▶ About this task
Transcribe the records exactly from the line with "Figure 6. Statistical" to the end, both included.

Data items
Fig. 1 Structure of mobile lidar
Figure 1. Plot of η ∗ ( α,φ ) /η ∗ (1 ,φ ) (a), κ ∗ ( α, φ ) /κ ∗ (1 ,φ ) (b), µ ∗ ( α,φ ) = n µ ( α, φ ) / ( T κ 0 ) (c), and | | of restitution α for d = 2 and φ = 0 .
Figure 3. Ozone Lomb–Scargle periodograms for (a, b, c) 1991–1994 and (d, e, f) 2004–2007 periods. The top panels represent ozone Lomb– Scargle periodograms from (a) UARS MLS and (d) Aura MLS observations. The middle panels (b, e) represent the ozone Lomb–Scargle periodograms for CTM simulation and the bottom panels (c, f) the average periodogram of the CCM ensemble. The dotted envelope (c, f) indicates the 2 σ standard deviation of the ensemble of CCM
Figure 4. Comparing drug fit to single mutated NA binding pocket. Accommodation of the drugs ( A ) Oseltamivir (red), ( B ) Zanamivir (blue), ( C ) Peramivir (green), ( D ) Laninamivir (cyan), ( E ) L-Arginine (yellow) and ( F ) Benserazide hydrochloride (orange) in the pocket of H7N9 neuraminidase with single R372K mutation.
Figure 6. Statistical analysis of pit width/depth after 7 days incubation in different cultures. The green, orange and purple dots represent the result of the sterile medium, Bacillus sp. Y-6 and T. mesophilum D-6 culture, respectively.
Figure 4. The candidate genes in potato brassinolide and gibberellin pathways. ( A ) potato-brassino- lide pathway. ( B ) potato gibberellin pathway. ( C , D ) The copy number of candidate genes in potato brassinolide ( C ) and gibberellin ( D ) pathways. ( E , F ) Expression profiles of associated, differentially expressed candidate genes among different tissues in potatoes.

▶ Response for this exercise
Figure 6. Statistical analysis of pit width/depth after 7 days incubation in different cultures. The green, orange and purple dots represent the result of the sterile medium, Bacillus sp. Y-6 and T. mesophilum D-6 culture, respectively.
Figure 4. The candidate genes in potato brassinolide and gibberellin pathways. ( A ) potato-brassino- lide pathway. ( B ) potato gibberellin pathway. ( C , D ) The copy number of candidate genes in potato brassinolide ( C ) and gibberellin ( D ) pathways. ( E , F ) Expression profiles of associated, differentially expressed candidate genes among different tissues in potatoes.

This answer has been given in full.